Data records —
------------------------------------
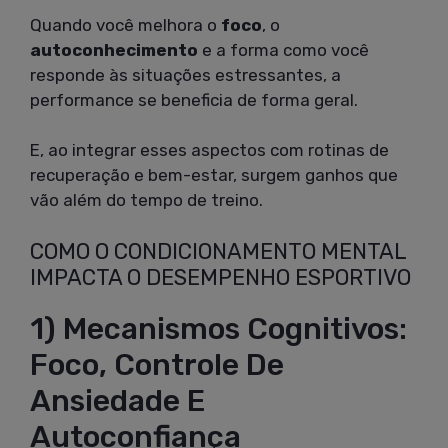
Quando você melhora o
foco
, o
autoconhecimento
e a forma como você
responde às situações estressantes, a
performance se beneficia de forma geral.
E, ao integrar esses aspectos com rotinas de
recuperação e bem-estar, surgem ganhos que
vão além do tempo de treino.
COMO O CONDICIONAMENTO MENTAL
IMPACTA O DESEMPENHO ESPORTIVO
1) Mecanismos Cognitivos:
Foco, Controle De
Ansiedade E
Autoconfiança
------------------------------------
Return every line above that contains the string "forma".

e a forma como você
performance se beneficia de forma geral.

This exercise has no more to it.